Recorded data:

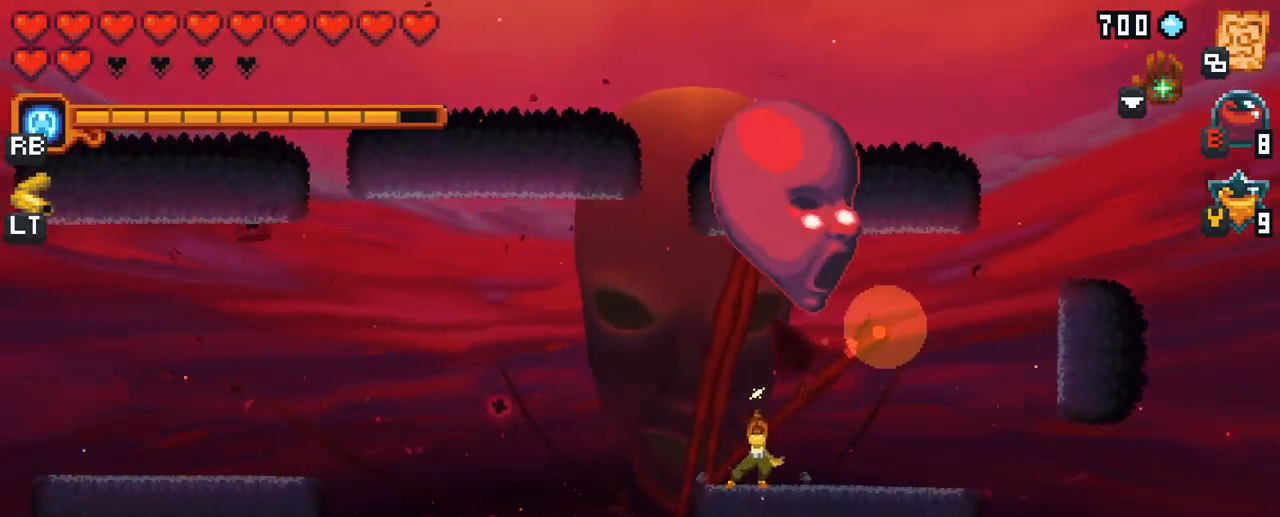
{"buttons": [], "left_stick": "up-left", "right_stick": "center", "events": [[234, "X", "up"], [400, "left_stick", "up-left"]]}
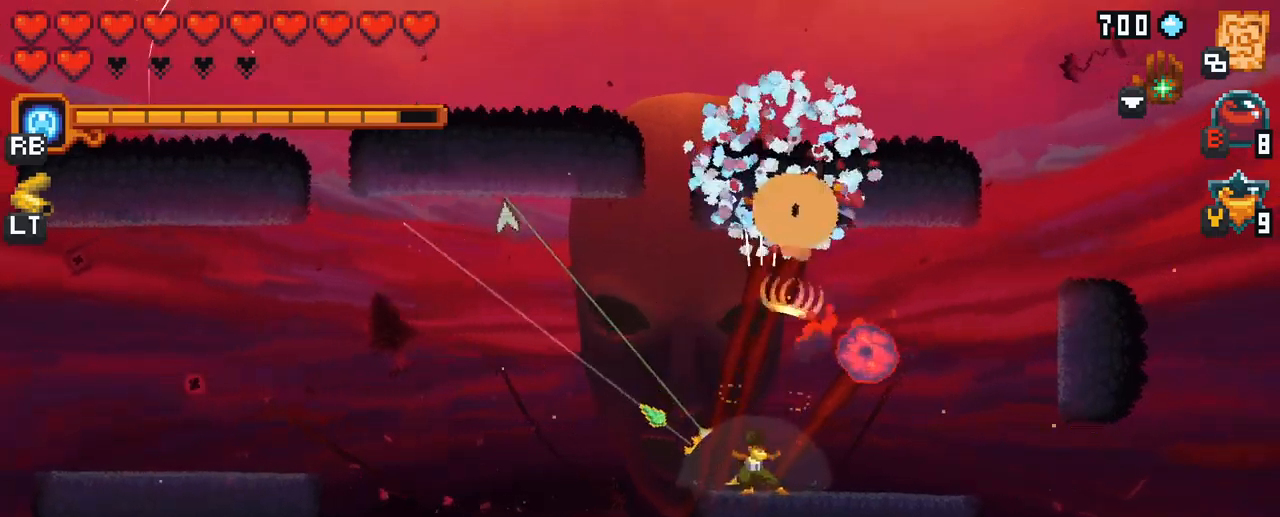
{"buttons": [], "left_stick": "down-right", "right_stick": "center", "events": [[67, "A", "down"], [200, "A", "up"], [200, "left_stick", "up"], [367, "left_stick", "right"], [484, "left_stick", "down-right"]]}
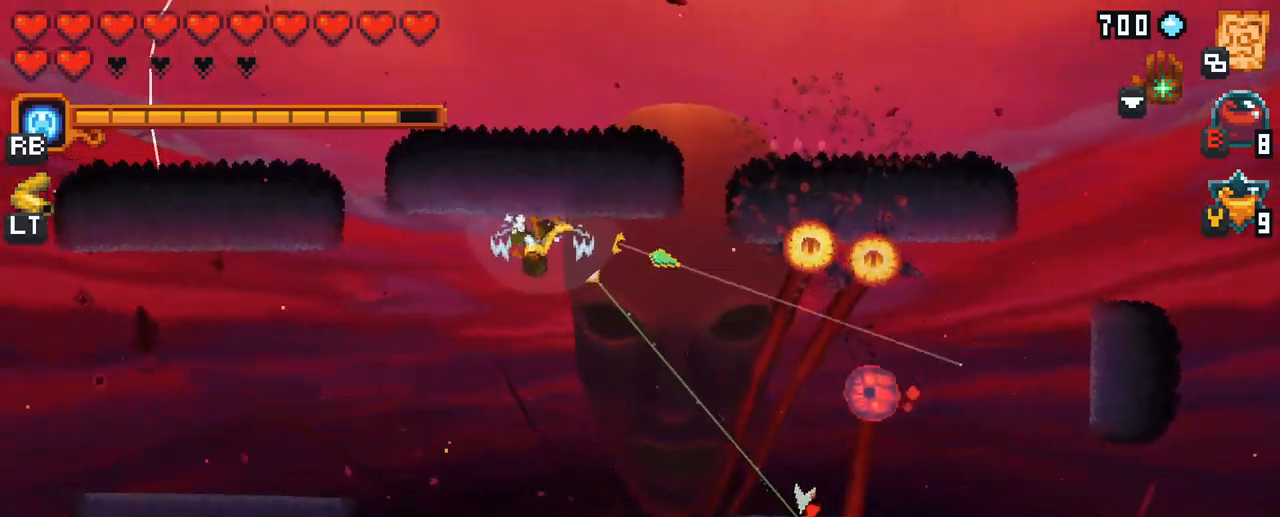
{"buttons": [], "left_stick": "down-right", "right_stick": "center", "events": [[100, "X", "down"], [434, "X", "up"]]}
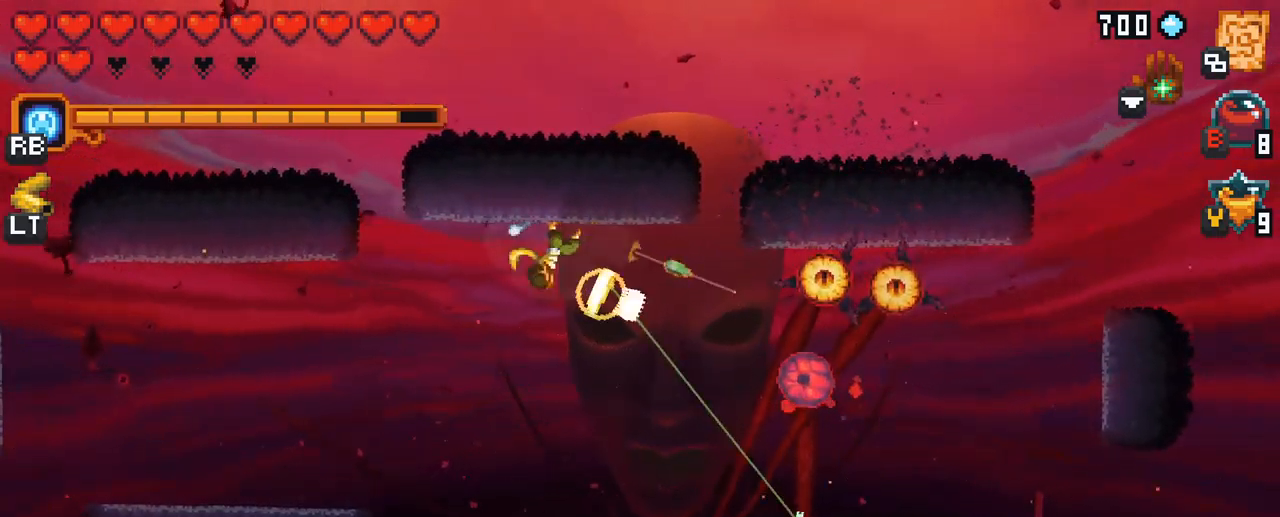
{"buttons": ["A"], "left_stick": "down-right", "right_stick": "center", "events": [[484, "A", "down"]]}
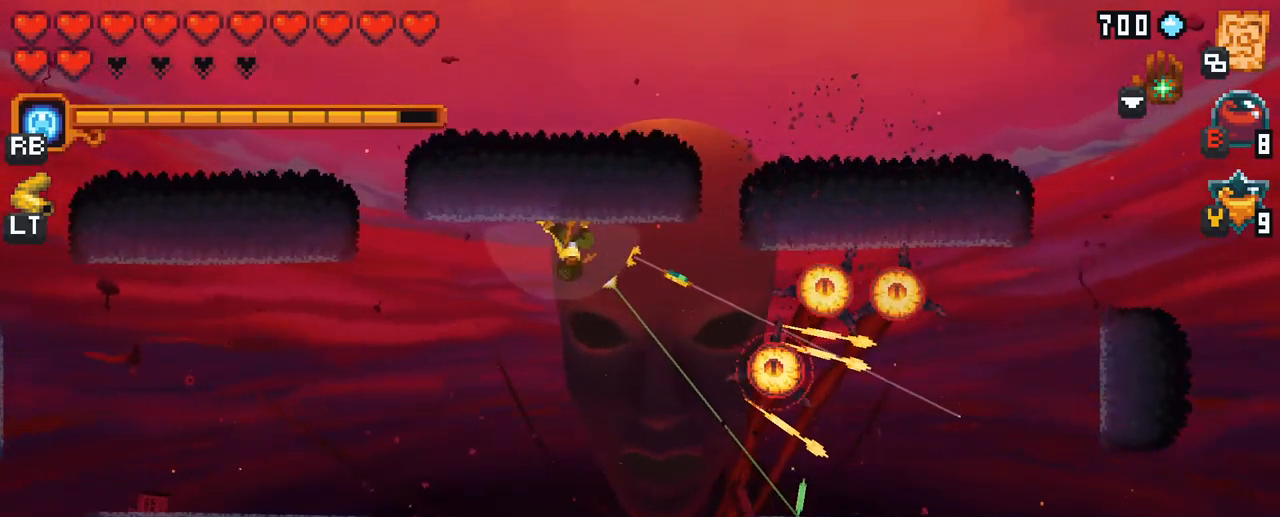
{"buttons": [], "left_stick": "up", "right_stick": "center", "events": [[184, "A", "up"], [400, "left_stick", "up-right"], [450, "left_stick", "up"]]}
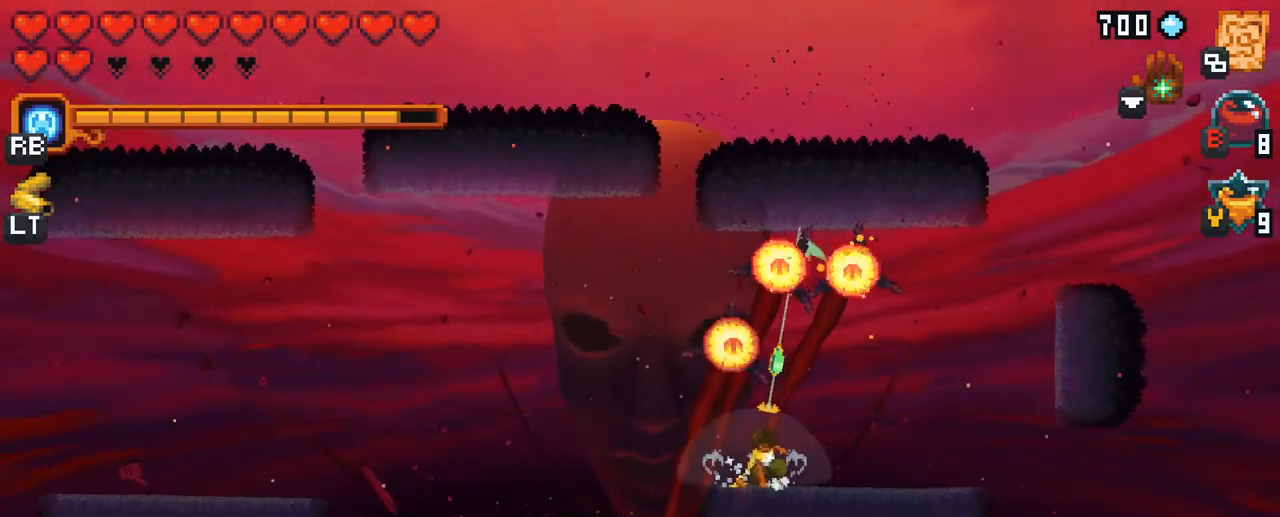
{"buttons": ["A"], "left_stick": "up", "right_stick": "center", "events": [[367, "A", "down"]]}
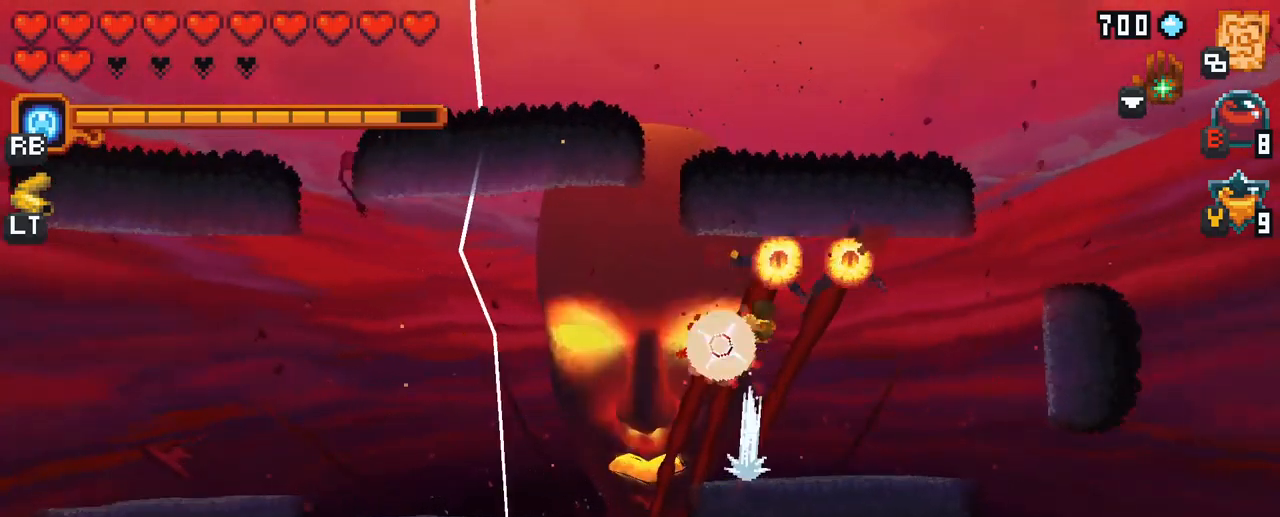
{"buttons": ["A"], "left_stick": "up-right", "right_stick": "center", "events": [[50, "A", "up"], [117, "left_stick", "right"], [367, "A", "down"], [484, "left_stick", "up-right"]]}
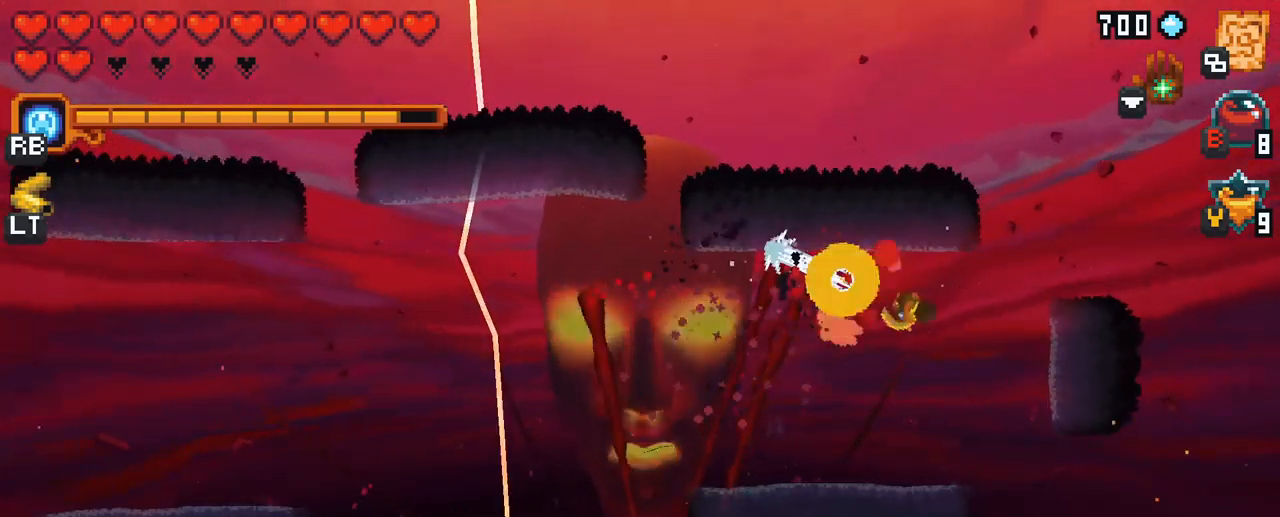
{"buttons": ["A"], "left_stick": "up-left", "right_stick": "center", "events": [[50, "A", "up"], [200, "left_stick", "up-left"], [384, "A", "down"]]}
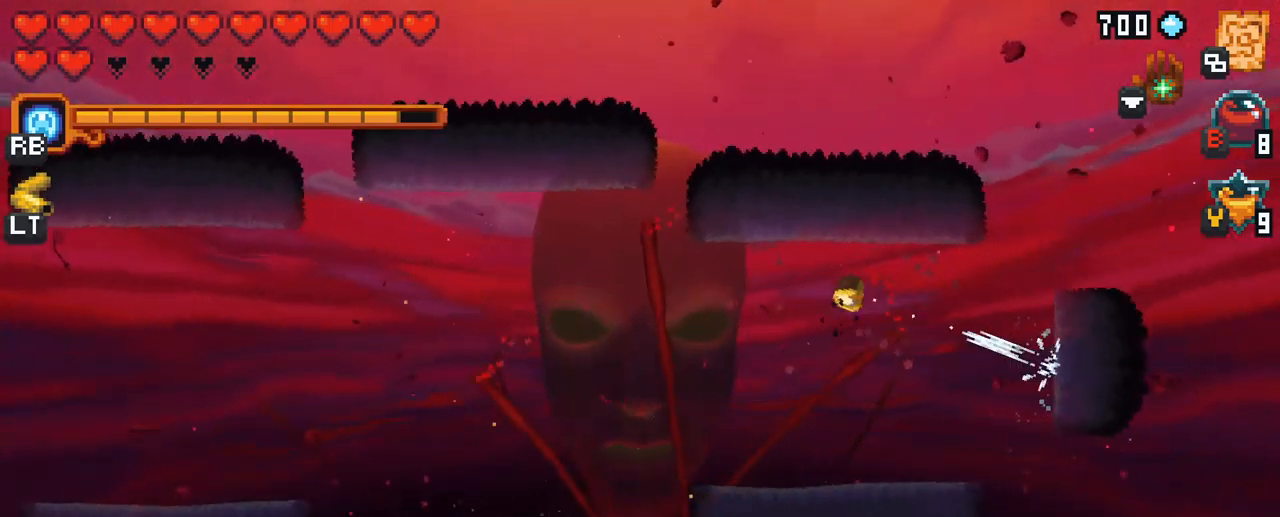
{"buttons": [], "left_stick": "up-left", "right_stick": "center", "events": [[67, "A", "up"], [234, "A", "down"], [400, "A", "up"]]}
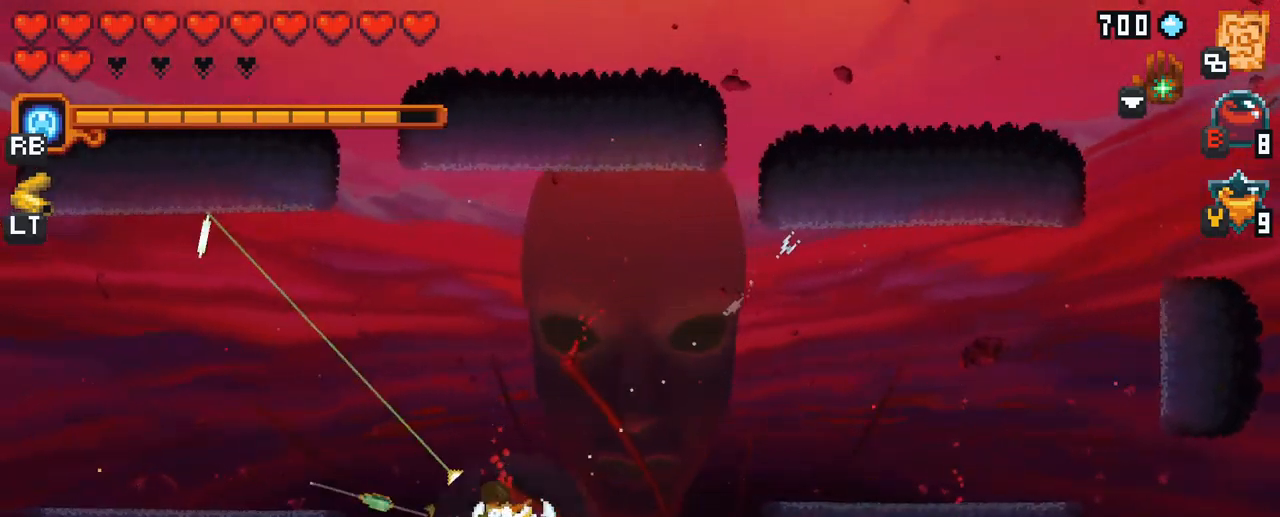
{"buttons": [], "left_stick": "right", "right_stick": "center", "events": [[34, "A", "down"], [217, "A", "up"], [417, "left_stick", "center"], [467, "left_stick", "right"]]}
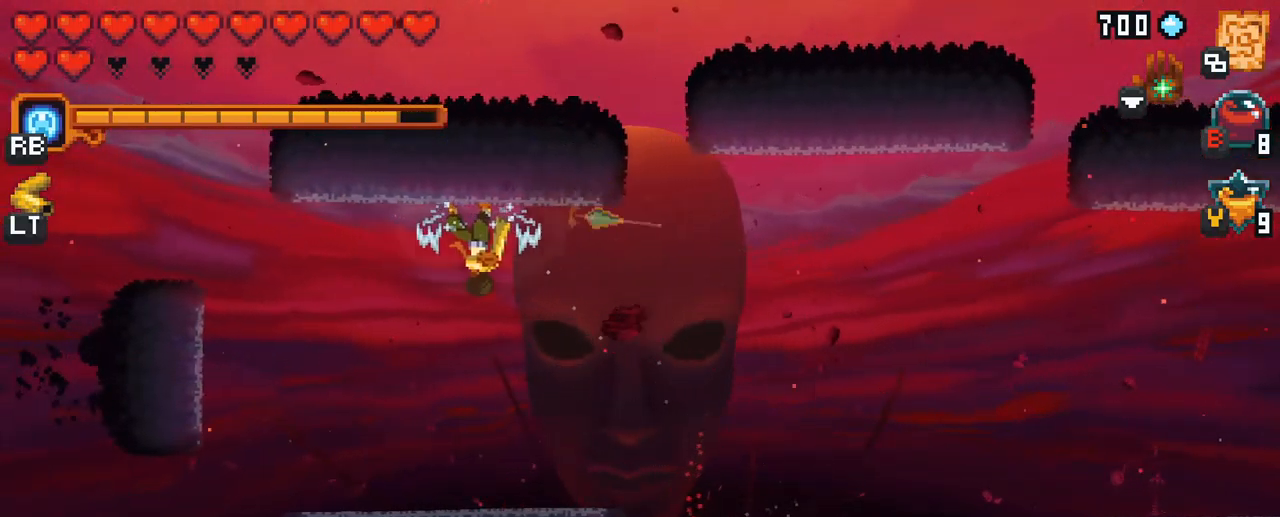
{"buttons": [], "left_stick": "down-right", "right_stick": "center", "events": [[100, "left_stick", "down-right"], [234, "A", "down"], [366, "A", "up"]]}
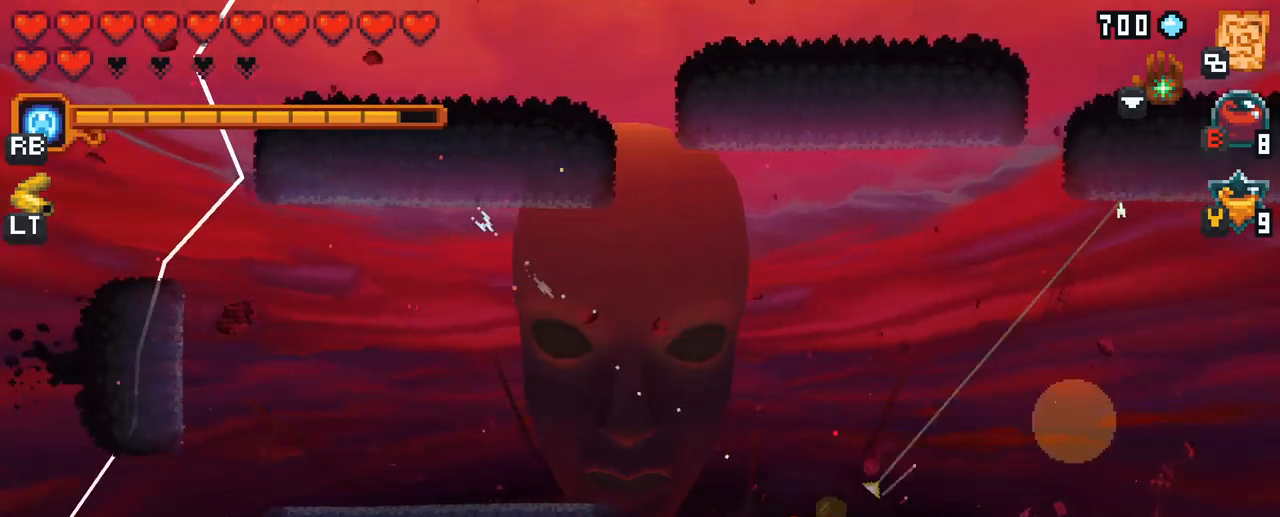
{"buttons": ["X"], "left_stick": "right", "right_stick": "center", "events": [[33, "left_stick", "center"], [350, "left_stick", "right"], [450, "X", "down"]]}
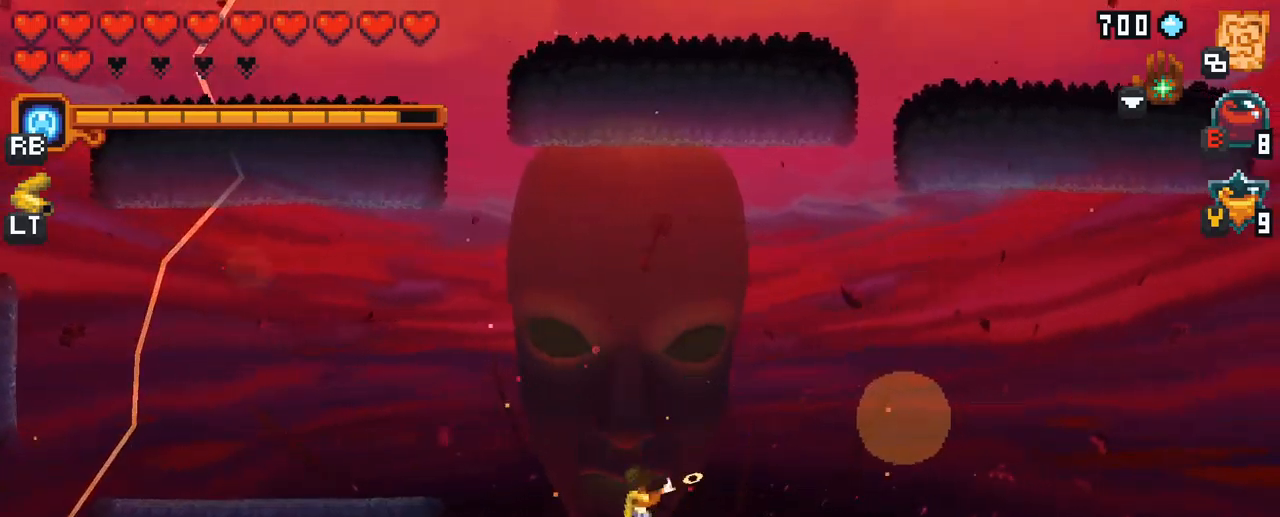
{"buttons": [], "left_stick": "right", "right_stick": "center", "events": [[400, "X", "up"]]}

About this task:
Return the listing unchanged, but drop every picture.

Solution:
{"buttons": [], "left_stick": "up-left", "right_stick": "center", "events": [[234, "X", "up"], [400, "left_stick", "up-left"]]}
{"buttons": [], "left_stick": "down-right", "right_stick": "center", "events": [[67, "A", "down"], [200, "A", "up"], [200, "left_stick", "up"], [367, "left_stick", "right"], [484, "left_stick", "down-right"]]}
{"buttons": [], "left_stick": "down-right", "right_stick": "center", "events": [[100, "X", "down"], [434, "X", "up"]]}
{"buttons": ["A"], "left_stick": "down-right", "right_stick": "center", "events": [[484, "A", "down"]]}
{"buttons": [], "left_stick": "up", "right_stick": "center", "events": [[184, "A", "up"], [400, "left_stick", "up-right"], [450, "left_stick", "up"]]}
{"buttons": ["A"], "left_stick": "up", "right_stick": "center", "events": [[367, "A", "down"]]}
{"buttons": ["A"], "left_stick": "up-right", "right_stick": "center", "events": [[50, "A", "up"], [117, "left_stick", "right"], [367, "A", "down"], [484, "left_stick", "up-right"]]}
{"buttons": ["A"], "left_stick": "up-left", "right_stick": "center", "events": [[50, "A", "up"], [200, "left_stick", "up-left"], [384, "A", "down"]]}
{"buttons": [], "left_stick": "up-left", "right_stick": "center", "events": [[67, "A", "up"], [234, "A", "down"], [400, "A", "up"]]}
{"buttons": [], "left_stick": "right", "right_stick": "center", "events": [[34, "A", "down"], [217, "A", "up"], [417, "left_stick", "center"], [467, "left_stick", "right"]]}
{"buttons": [], "left_stick": "down-right", "right_stick": "center", "events": [[100, "left_stick", "down-right"], [234, "A", "down"], [366, "A", "up"]]}
{"buttons": ["X"], "left_stick": "right", "right_stick": "center", "events": [[33, "left_stick", "center"], [350, "left_stick", "right"], [450, "X", "down"]]}
{"buttons": [], "left_stick": "right", "right_stick": "center", "events": [[400, "X", "up"]]}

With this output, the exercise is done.